Choosing and using medicinal herbs at home for summer scrapes.
Summer is a great season to learn about using herbal remedies. Time spent outdoors in the sun is bound to be accompanied by minor mishaps, but with just a little know-how you can use plants to mend a scraped knee, soothe a sunburned shoulder, or comfort a mosquito-bitten thigh.
Before antiseptics were bottled, people turned to plants to prevent infection. Native Americans made poultices from the bark and leaves of witch hazel (Hamamelis virginiana), a small North American tree that bears golden yellow flowers every autumn.
Extracts from the leaves and bark of witch hazel are still used to take the sting out of minor cuts and insect bites and to stop bleeding. Some scientists attribute these actions to the tannins found in the herb’s leaves and bark. The bottled witch hazel water available in pharmacies and drugstores is made from twigs, dried leaves, and partially dried dormant branches of witch hazel. It generally contains about 20 percent alcohol.
To use, soak a cotton swab in witch hazel water and apply gently to sunburn or scratches. Penelope Ody, author of Home Herbal: A Practical Family Guide to Making Herbal Remedies for Common Ailments (Dorling Kindersley, 1995), suggests making witch hazel ice cubes (label them clearly in the freezer to avoid ingesting witch hazel, which is not recommended). Use an ice cube as a soothing, cooling treatment for insect bites, varicose veins, and bruises.
When you forget to apply sunscreen and linger too long in the back yard, it’s time to slice off a leaf from your Aloe vera plant and use the gel inside. Although it isn’t known exactly how aloe gel works to heal, hundreds of years of use attest to its therapeutic effectiveness. Some researchers believe that aloe gel penetrates injured tissue to relieve pain, reduce inflammation, and promote healing.
To use, slice a leaf from your aloe (aloe plants are easy to grow on a windowsill), then cut down the center of the leaf and peel back the edges. Using a spoon, scrape the gel from the leaf and apply carefully to injured skin. Additionally, a poultice made with echinacea (Echinacea angustifolia, E. purpurea) can soothe a burn, bite, sting, or scrape.

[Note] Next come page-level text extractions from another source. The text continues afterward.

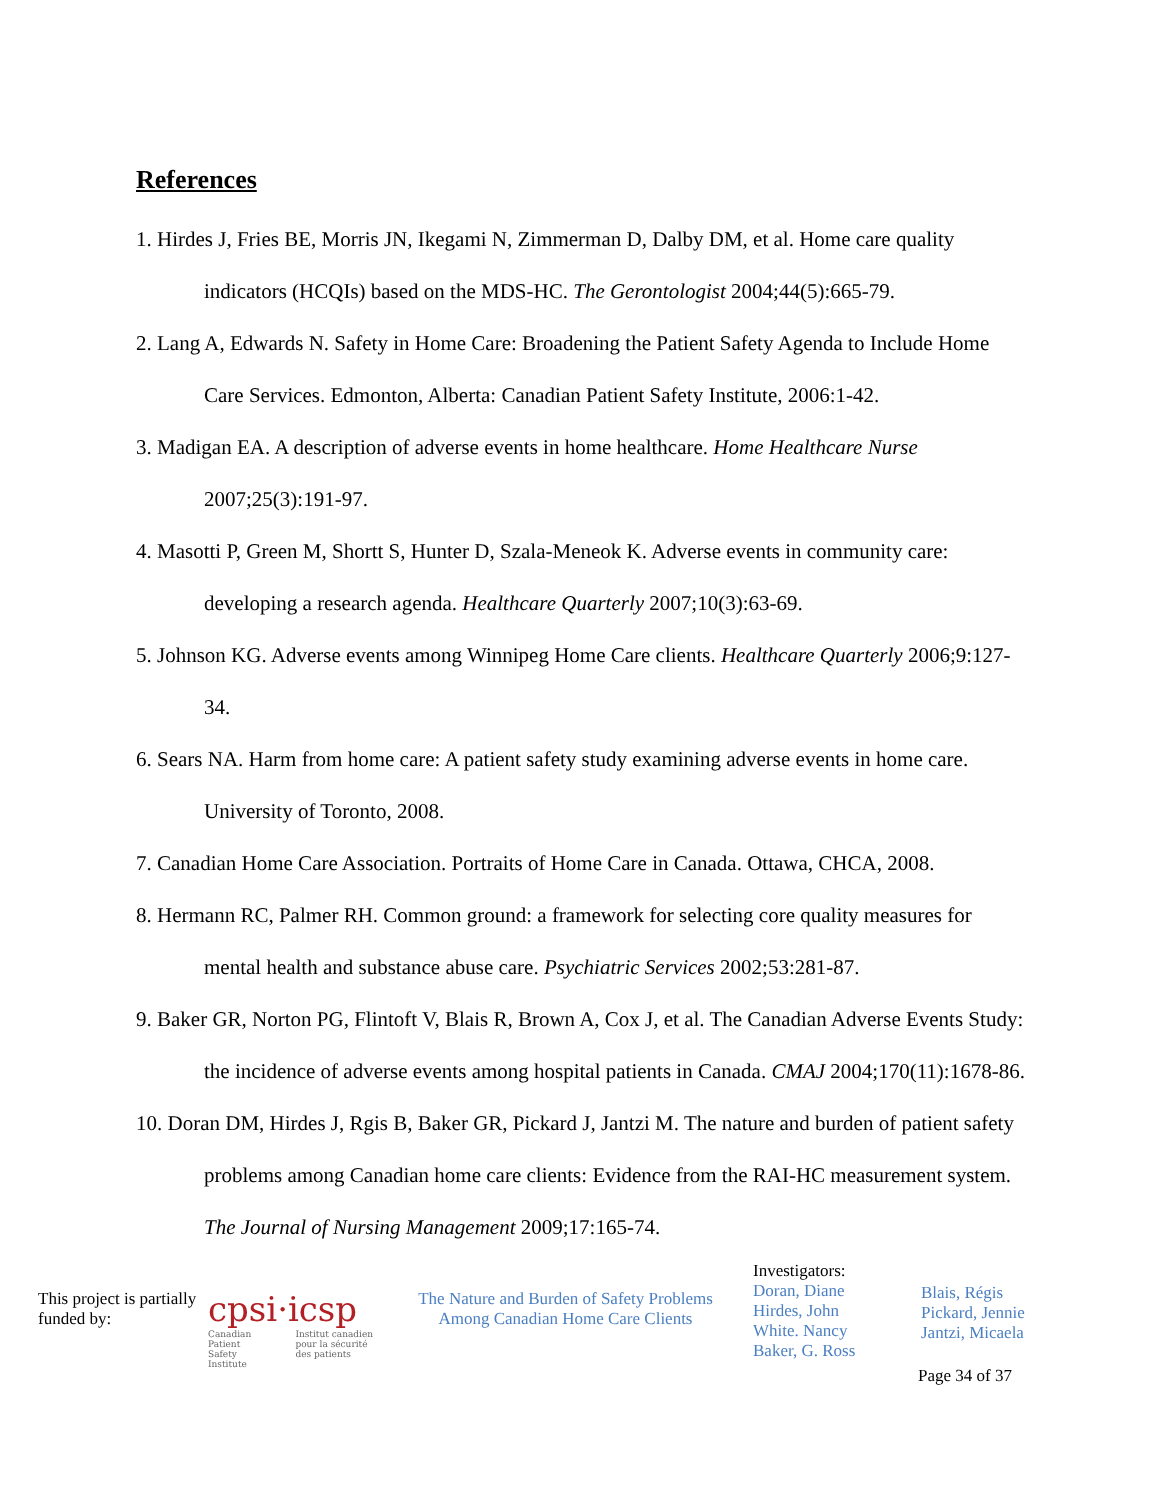References
1. Hirdes J, Fries BE, Morris JN, Ikegami N, Zimmerman D, Dalby DM, et al. Home care quality indicators (HCQIs) based on the MDS-HC. The Gerontologist 2004;44(5):665-79.
2. Lang A, Edwards N. Safety in Home Care: Broadening the Patient Safety Agenda to Include Home Care Services. Edmonton, Alberta: Canadian Patient Safety Institute, 2006:1-42.
3. Madigan EA. A description of adverse events in home healthcare. Home Healthcare Nurse 2007;25(3):191-97.
4. Masotti P, Green M, Shortt S, Hunter D, Szala-Meneok K. Adverse events in community care: developing a research agenda. Healthcare Quarterly 2007;10(3):63-69.
5. Johnson KG. Adverse events among Winnipeg Home Care clients. Healthcare Quarterly 2006;9:127-34.
6. Sears NA. Harm from home care: A patient safety study examining adverse events in home care. University of Toronto, 2008.
7. Canadian Home Care Association. Portraits of Home Care in Canada. Ottawa, CHCA, 2008.
8. Hermann RC, Palmer RH. Common ground: a framework for selecting core quality measures for mental health and substance abuse care. Psychiatric Services 2002;53:281-87.
9. Baker GR, Norton PG, Flintoft V, Blais R, Brown A, Cox J, et al. The Canadian Adverse Events Study: the incidence of adverse events among hospital patients in Canada. CMAJ 2004;170(11):1678-86.
10. Doran DM, Hirdes J, Rgis B, Baker GR, Pickard J, Jantzi M. The nature and burden of patient safety problems among Canadian home care clients: Evidence from the RAI-HC measurement system. The Journal of Nursing Management 2009;17:165-74.
This project is partially funded by:
cpsi·icsp
Canadian Patient Safety Institute Institut canadien pour la sécurité des patients
The Nature and Burden of Safety Problems
Among Canadian Home Care Clients
Investigators:
Doran, Diane
Hirdes, John
White. Nancy
Baker, G. Ross
Blais, Régis
Pickard, Jennie
Jantzi, Micaela
Page 34 of 37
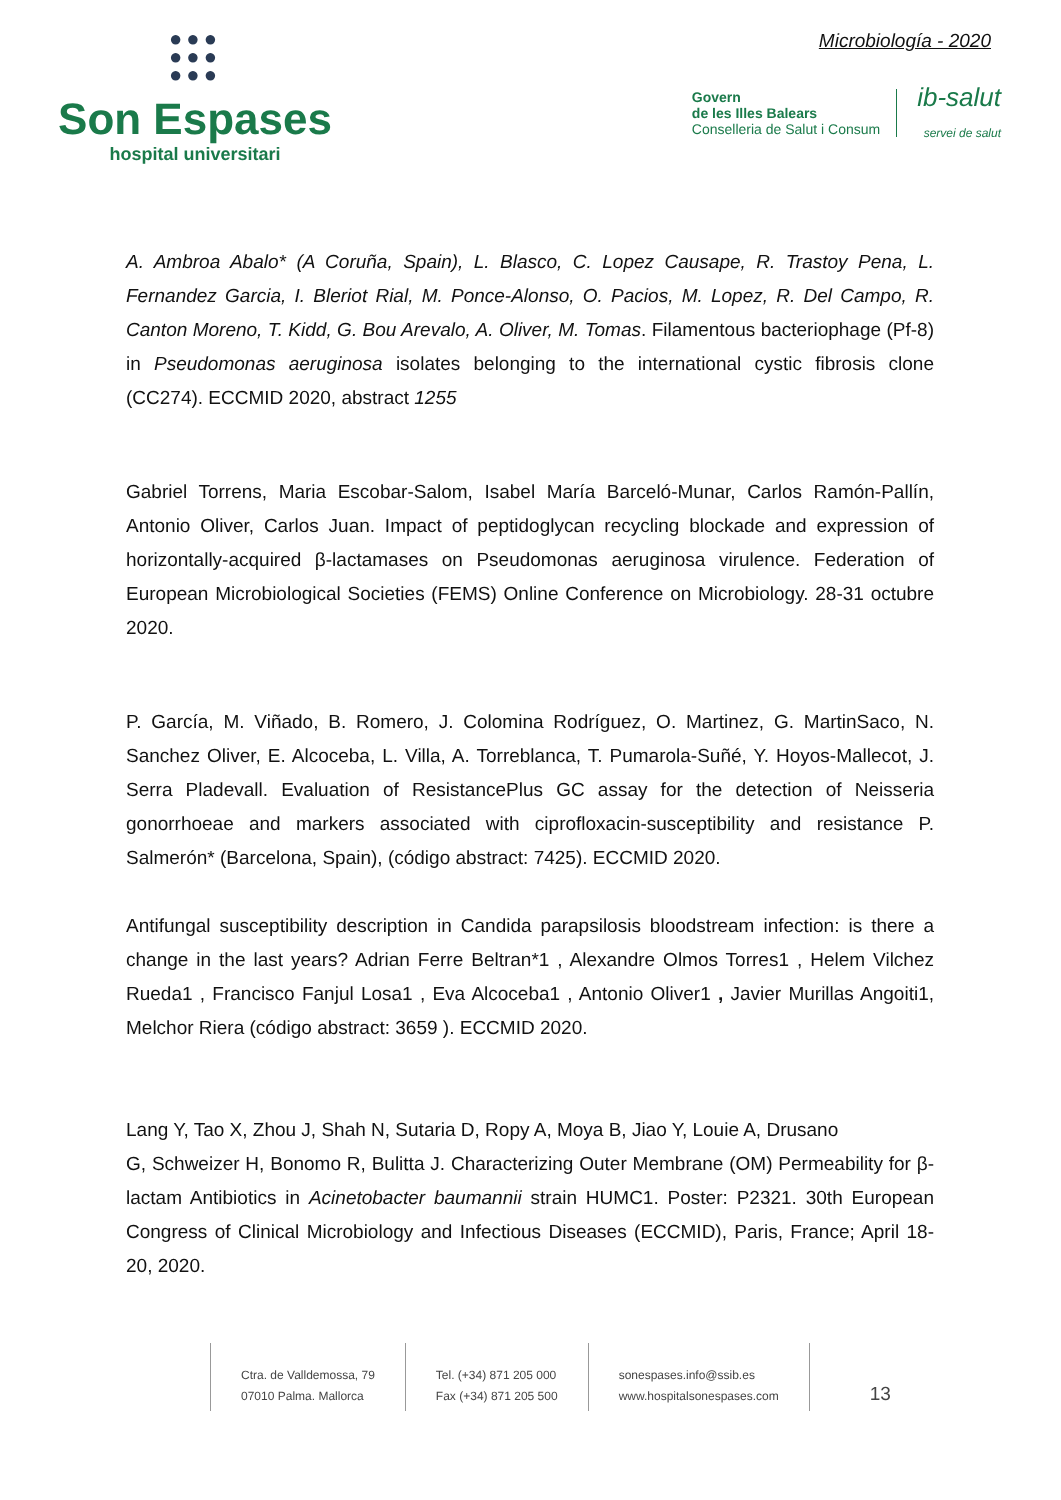●●●
●●●
●●●
Son Espases
hospital universitari
Microbiología - 2020
Govern
de les Illes Balears
Conselleria de Salut i Consum
ib-salut
servei de salut
A. Ambroa Abalo* (A Coruña, Spain), L. Blasco, C. Lopez Causape, R. Trastoy Pena, L. Fernandez Garcia, I. Bleriot Rial, M. Ponce-Alonso, O. Pacios, M. Lopez, R. Del Campo, R. Canton Moreno, T. Kidd, G. Bou Arevalo, A. Oliver, M. Tomas. Filamentous bacteriophage (Pf-8) in Pseudomonas aeruginosa isolates belonging to the international cystic fibrosis clone (CC274). ECCMID 2020, abstract 1255
Gabriel Torrens, Maria Escobar-Salom, Isabel María Barceló-Munar, Carlos Ramón-Pallín, Antonio Oliver, Carlos Juan. Impact of peptidoglycan recycling blockade and expression of horizontally-acquired β-lactamases on Pseudomonas aeruginosa virulence. Federation of European Microbiological Societies (FEMS) Online Conference on Microbiology. 28-31 octubre 2020.
P. García, M. Viñado, B. Romero, J. Colomina Rodríguez, O. Martinez, G. MartinSaco, N. Sanchez Oliver, E. Alcoceba, L. Villa, A. Torreblanca, T. Pumarola-Suñé, Y. Hoyos-Mallecot, J. Serra Pladevall. Evaluation of ResistancePlus GC assay for the detection of Neisseria gonorrhoeae and markers associated with ciprofloxacin-susceptibility and resistance P. Salmerón* (Barcelona, Spain), (código abstract: 7425). ECCMID 2020.
Antifungal susceptibility description in Candida parapsilosis bloodstream infection: is there a change in the last years? Adrian Ferre Beltran*1 , Alexandre Olmos Torres1 , Helem Vilchez Rueda1 , Francisco Fanjul Losa1 , Eva Alcoceba1 , Antonio Oliver1 , Javier Murillas Angoiti1, Melchor Riera (código abstract: 3659 ). ECCMID 2020.
Lang Y, Tao X, Zhou J, Shah N, Sutaria D, Ropy A, Moya B, Jiao Y, Louie A, Drusano
G, Schweizer H, Bonomo R, Bulitta J. Characterizing Outer Membrane (OM) Permeability for β-lactam Antibiotics in Acinetobacter baumannii strain HUMC1. Poster: P2321. 30th European Congress of Clinical Microbiology and Infectious Diseases (ECCMID), Paris, France; April 18-20, 2020.
Ctra. de Valldemossa, 79
07010 Palma. Mallorca
Tel. (+34) 871 205 000
Fax (+34) 871 205 500
sonespases.info@ssib.es
www.hospitalsonespases.com
13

Echinacea is one of the most popular herbal remedies in the United States and is commonly used to fight colds and flu. It also is commonly used as a topical treatment for hard-to-heal wounds and burns in Germany.

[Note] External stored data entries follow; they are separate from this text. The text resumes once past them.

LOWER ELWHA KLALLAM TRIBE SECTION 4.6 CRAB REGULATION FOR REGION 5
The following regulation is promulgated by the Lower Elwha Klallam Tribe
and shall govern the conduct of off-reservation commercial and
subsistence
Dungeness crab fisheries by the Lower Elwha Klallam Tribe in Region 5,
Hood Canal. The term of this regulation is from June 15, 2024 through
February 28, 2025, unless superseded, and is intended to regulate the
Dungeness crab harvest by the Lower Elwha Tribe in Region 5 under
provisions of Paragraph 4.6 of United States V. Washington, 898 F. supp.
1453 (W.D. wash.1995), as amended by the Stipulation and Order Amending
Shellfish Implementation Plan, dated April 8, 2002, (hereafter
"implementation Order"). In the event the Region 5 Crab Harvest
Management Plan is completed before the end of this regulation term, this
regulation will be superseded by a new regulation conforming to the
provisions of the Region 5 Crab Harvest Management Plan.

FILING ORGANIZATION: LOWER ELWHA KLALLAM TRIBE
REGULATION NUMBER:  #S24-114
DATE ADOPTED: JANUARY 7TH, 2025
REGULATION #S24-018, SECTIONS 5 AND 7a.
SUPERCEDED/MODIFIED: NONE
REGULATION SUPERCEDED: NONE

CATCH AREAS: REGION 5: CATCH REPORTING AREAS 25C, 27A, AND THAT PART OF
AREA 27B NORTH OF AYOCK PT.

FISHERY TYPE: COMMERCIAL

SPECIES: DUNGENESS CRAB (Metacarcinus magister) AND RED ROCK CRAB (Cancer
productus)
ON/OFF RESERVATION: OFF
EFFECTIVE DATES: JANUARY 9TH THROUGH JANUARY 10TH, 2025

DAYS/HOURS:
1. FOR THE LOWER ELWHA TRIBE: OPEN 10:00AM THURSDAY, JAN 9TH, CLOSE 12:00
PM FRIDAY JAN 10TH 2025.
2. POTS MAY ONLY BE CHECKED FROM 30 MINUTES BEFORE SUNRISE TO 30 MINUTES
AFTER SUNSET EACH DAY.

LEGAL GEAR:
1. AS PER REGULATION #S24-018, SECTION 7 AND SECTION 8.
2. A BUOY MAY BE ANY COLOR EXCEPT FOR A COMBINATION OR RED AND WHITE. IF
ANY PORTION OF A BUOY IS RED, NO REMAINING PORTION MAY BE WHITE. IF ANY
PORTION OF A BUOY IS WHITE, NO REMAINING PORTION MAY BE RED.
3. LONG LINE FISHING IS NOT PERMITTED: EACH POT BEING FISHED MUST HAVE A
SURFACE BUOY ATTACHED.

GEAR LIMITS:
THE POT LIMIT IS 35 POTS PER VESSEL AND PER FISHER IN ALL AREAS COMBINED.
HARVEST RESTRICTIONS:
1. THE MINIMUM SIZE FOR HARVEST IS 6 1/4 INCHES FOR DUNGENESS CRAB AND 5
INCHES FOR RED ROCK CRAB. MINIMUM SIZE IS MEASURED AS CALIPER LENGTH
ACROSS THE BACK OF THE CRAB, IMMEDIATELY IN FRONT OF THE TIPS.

You can make your own echinacea wound treatment. To make an echinacea poultice, use 1 to 2 teaspoons of the dried roots, broken into pieces or powdered, or 3 teaspoons of the fresh herb, broken into small pieces, for each cup of water. (Dried echinacea roots are available in natural food stores.) Place in a noncorrodible saucepan. Bring to a boil and gently simmer for 20 to 40 minutes. Strain and let cool to a comfortably warm temperature. Soak a piece of cotton towel in the liquid. Squeeze off any excess water, then apply the poultice to the wound or burn.